JOB ITEM
List every line of the records below that contains the word "data". Matching is case-sensitive.

Records excerpted from a collection
--- START ---

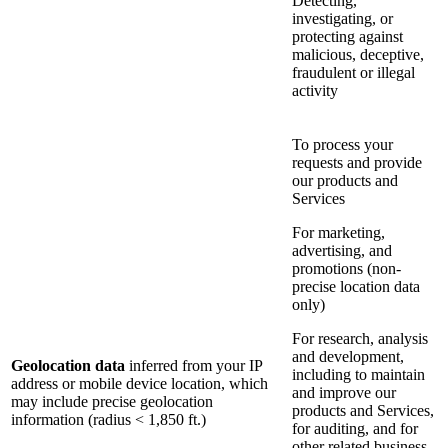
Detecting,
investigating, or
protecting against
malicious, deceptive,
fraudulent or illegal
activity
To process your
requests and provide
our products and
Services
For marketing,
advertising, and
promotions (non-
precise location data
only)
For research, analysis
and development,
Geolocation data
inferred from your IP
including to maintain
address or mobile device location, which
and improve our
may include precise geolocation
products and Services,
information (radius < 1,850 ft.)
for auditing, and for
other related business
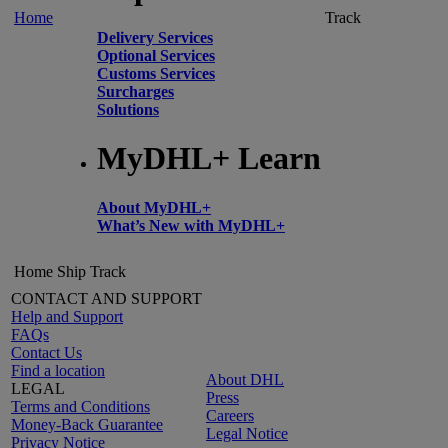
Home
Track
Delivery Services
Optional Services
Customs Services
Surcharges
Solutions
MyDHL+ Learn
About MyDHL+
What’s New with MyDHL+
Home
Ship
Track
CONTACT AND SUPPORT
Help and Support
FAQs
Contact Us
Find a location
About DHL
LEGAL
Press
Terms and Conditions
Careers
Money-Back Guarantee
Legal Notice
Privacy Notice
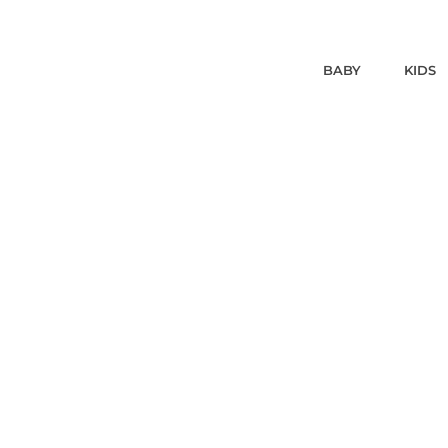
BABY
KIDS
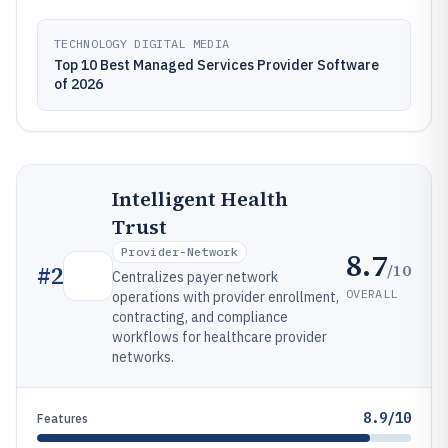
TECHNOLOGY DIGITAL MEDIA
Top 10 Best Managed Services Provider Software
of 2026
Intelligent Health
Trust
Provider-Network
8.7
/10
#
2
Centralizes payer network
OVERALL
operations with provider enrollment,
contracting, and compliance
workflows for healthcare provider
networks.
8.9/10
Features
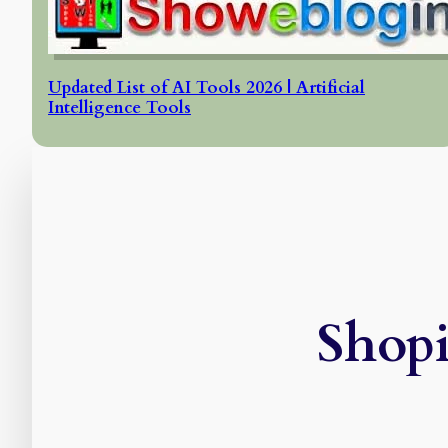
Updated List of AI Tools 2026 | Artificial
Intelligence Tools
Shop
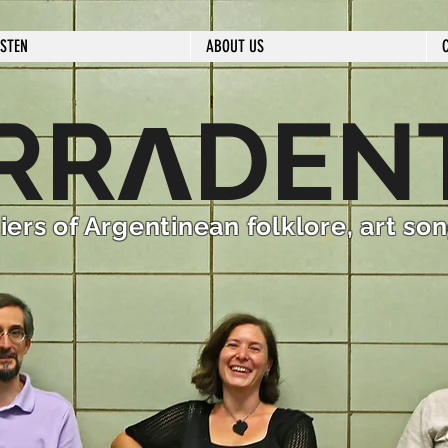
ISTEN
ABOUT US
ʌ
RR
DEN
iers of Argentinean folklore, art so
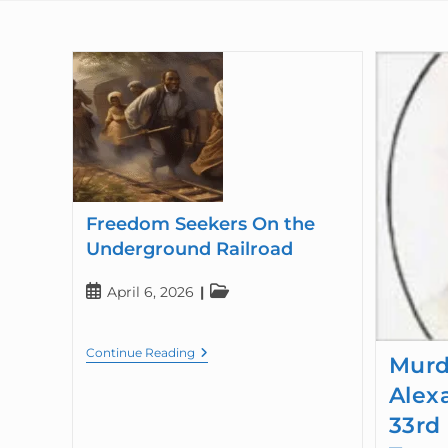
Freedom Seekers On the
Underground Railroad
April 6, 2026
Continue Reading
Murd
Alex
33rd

--- END ---

SOLUTION BELOW
precise location data
Geolocation data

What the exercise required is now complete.